GIVEN DATA |
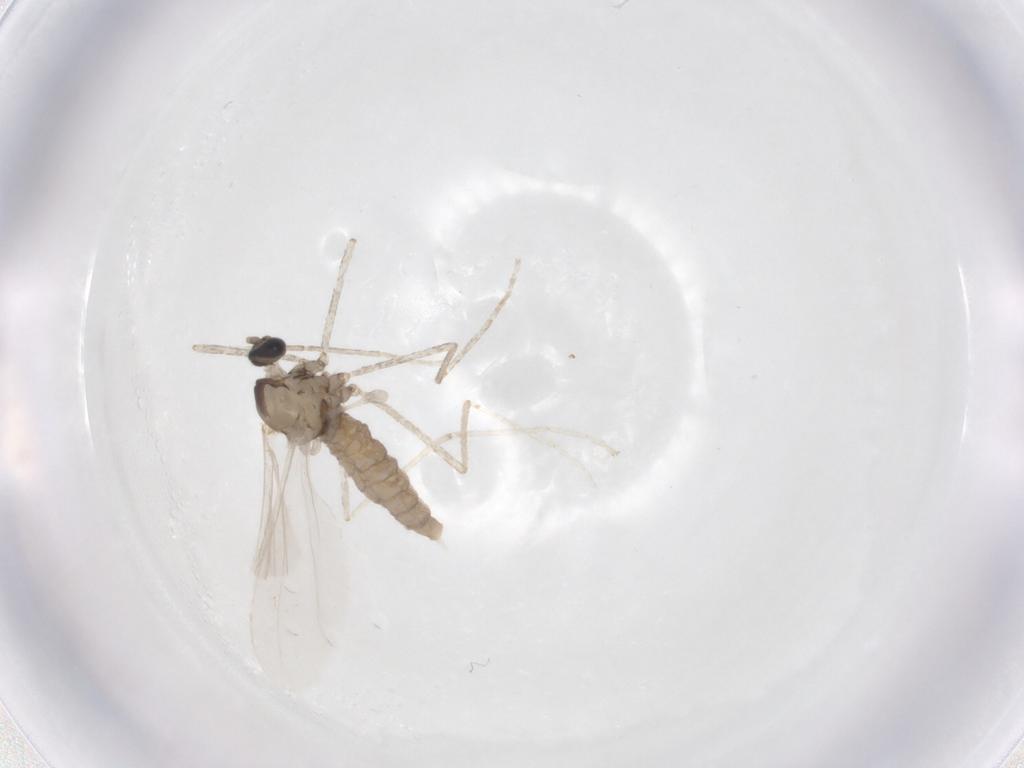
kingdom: Animalia
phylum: Arthropoda
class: Insecta
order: Diptera
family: Cecidomyiidae
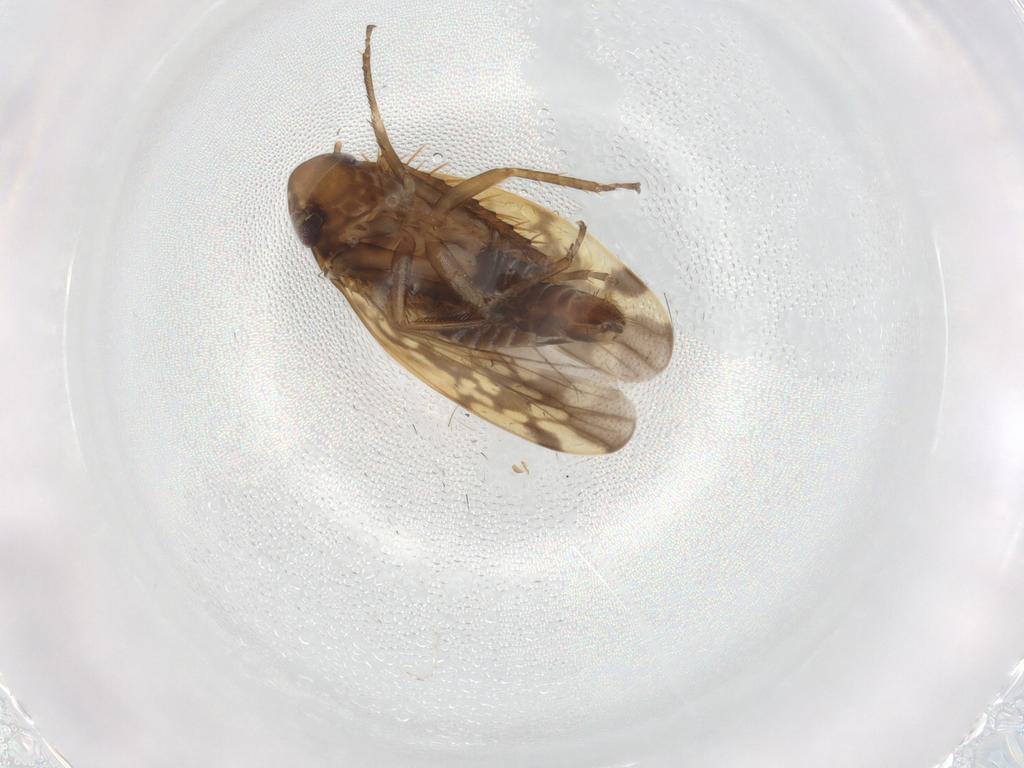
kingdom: Animalia
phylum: Arthropoda
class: Insecta
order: Hemiptera
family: Cicadellidae
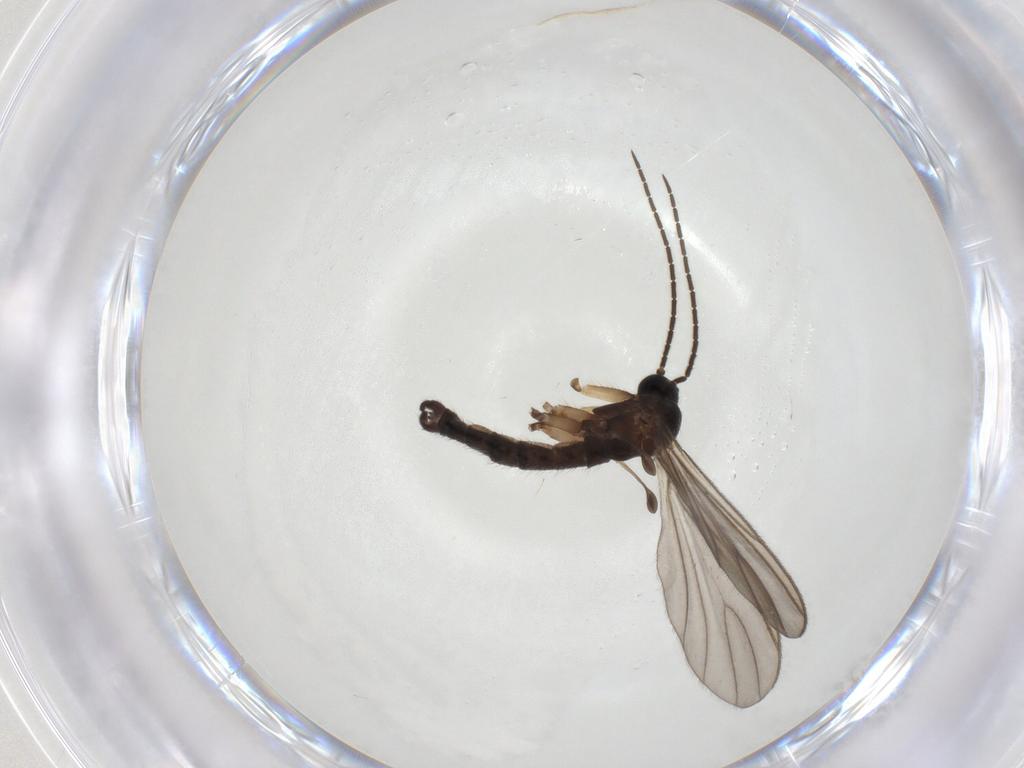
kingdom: Animalia
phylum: Arthropoda
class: Insecta
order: Diptera
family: Sciaridae
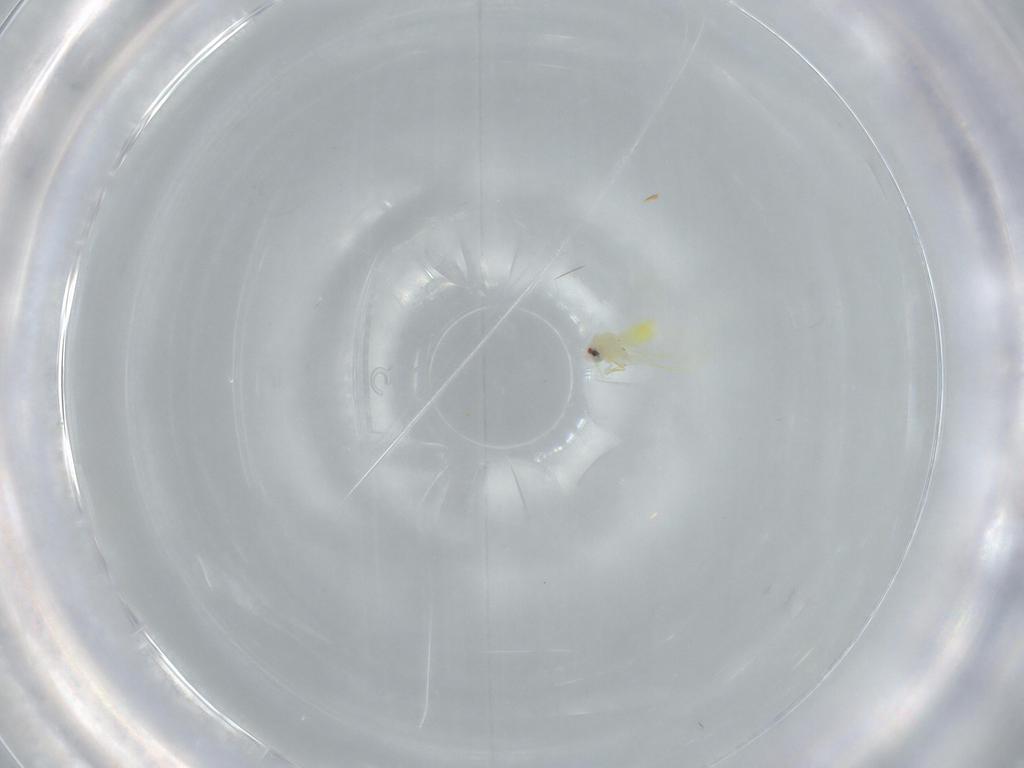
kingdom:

EXERCISE OBJECTIVE | Repeat every line of the entries above word for word. Leave the pictures out.

WRITTEN REPLY |
kingdom: Animalia
phylum: Arthropoda
class: Insecta
order: Diptera
family: Cecidomyiidae
kingdom: Animalia
phylum: Arthropoda
class: Insecta
order: Hemiptera
family: Cicadellidae
kingdom: Animalia
phylum: Arthropoda
class: Insecta
order: Diptera
family: Sciaridae
kingdom:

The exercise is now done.